[WHAT THE TASK REQUIRES]: The records below are to be returned word for word, with pictures left out.

Page-level text extractions
● ● ● ● ●

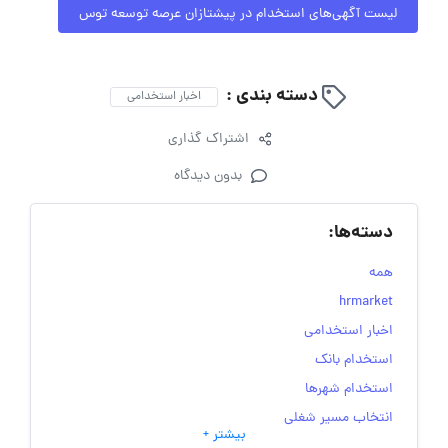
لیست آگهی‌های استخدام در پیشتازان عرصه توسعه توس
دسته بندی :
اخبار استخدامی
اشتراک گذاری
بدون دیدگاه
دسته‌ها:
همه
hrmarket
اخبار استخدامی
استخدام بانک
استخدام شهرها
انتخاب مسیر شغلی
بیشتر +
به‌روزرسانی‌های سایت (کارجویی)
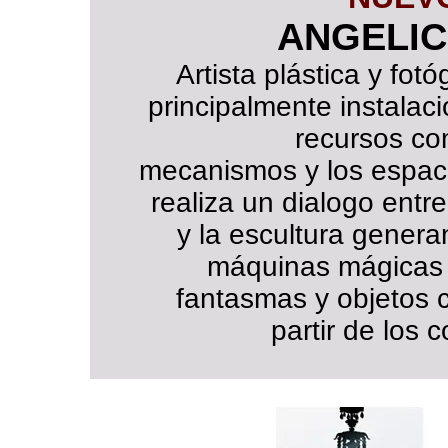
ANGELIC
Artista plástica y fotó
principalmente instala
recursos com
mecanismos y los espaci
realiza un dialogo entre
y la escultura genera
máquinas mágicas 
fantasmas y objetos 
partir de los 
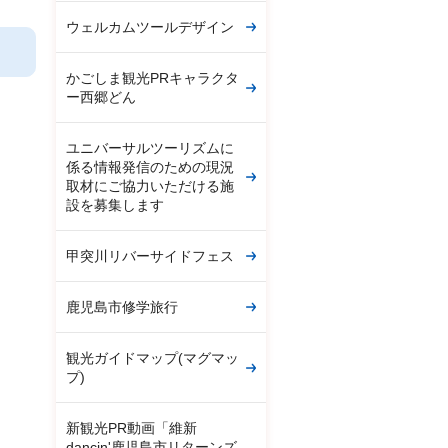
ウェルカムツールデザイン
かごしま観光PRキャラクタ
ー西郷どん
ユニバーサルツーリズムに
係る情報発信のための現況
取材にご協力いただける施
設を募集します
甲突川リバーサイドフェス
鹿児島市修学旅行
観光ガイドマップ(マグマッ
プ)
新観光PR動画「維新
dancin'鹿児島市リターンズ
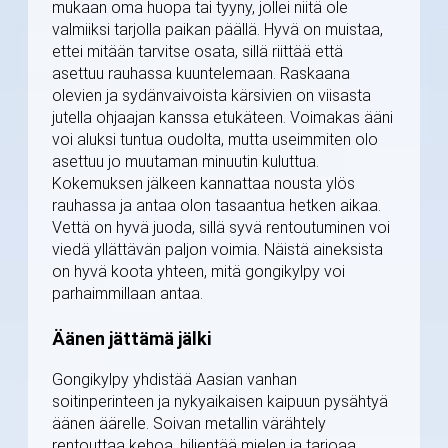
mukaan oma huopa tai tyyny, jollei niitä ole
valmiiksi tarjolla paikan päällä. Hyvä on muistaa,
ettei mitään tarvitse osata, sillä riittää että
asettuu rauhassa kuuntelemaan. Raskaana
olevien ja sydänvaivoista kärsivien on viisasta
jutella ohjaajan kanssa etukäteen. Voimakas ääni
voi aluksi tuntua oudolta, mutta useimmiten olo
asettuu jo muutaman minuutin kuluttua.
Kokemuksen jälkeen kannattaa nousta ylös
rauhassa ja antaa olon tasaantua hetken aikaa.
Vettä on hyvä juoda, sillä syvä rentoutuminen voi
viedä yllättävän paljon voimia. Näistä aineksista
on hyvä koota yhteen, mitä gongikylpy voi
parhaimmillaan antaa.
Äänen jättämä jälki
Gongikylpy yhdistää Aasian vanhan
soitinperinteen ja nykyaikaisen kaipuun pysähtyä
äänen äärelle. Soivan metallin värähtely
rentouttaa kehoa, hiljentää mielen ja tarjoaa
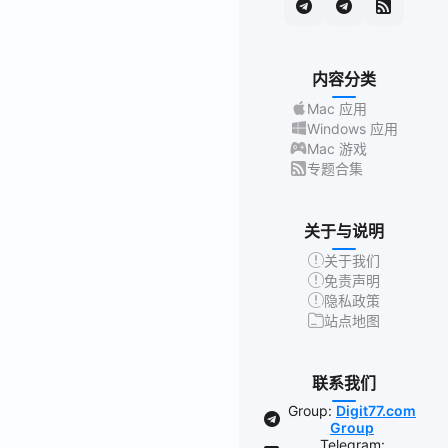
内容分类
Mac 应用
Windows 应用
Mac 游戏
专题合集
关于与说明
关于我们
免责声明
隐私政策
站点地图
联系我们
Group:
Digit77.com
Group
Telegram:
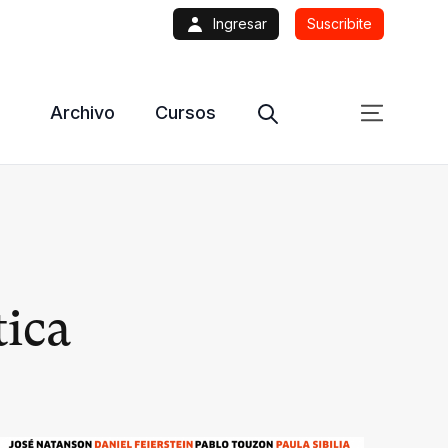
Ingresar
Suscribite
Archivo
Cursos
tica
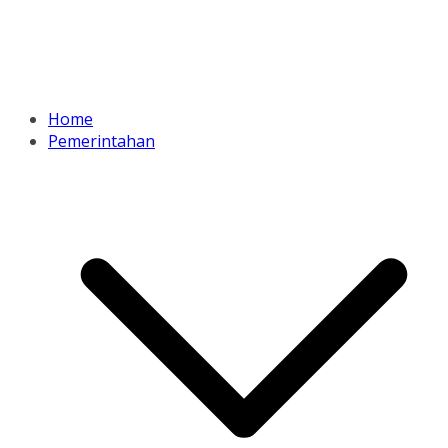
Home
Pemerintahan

● ● ● ● ●

[RESPONSE]:
لیست آگهی‌های استخدام در پیشتازان عرصه توسعه توس
دسته بندی :
اخبار استخدامی
اشتراک گذاری
بدون دیدگاه
دسته‌ها:
همه
hrmarket
اخبار استخدامی
استخدام بانک
استخدام شهرها
انتخاب مسیر شغلی
بیشتر +
به‌روزرسانی‌های سایت (کارجویی)
ANGELIC
Artista plástica y fotó
principalmente instala
recursos com
mecanismos y los espaci
realiza un dialogo entre
y la escultura genera
máquinas mágicas 
fantasmas y objetos 
partir de los 
ウェルカムツールデザイン
かごしま観光PRキャラクタ
ー西郷どん
ユニバーサルツーリズムに
係る情報発信のための現況
取材にご協力いただける施
設を募集します
甲突川リバーサイドフェス
鹿児島市修学旅行
観光ガイドマップ(マグマッ
プ)
新観光PR動画「維新
dancin'鹿児島市リターンズ
mukaan oma huopa tai tyyny, jollei niitä ole
valmiiksi tarjolla paikan päällä. Hyvä on muistaa,
ettei mitään tarvitse osata, sillä riittää että
asettuu rauhassa kuuntelemaan. Raskaana
olevien ja sydänvaivoista kärsivien on viisasta
jutella ohjaajan kanssa etukäteen. Voimakas ääni
voi aluksi tuntua oudolta, mutta useimmiten olo
asettuu jo muutaman minuutin kuluttua.
Kokemuksen jälkeen kannattaa nousta ylös
rauhassa ja antaa olon tasaantua hetken aikaa.
Vettä on hyvä juoda, sillä syvä rentoutuminen voi
viedä yllättävän paljon voimia. Näistä aineksista
on hyvä koota yhteen, mitä gongikylpy voi
parhaimmillaan antaa.
Äänen jättämä jälki
Gongikylpy yhdistää Aasian vanhan
soitinperinteen ja nykyaikaisen kaipuun pysähtyä
äänen äärelle. Soivan metallin värähtely
rentouttaa kehoa, hiljentää mielen ja tarjoaa
内容分类
Mac 应用
Windows 应用
Mac 游戏
专题合集
关于与说明
关于我们
免责声明
隐私政策
站点地图
联系我们
Group:
Digit77.com
Group
Telegram:
Ingresar
Suscribite
Archivo
Cursos
tica
Home
Pemerintahan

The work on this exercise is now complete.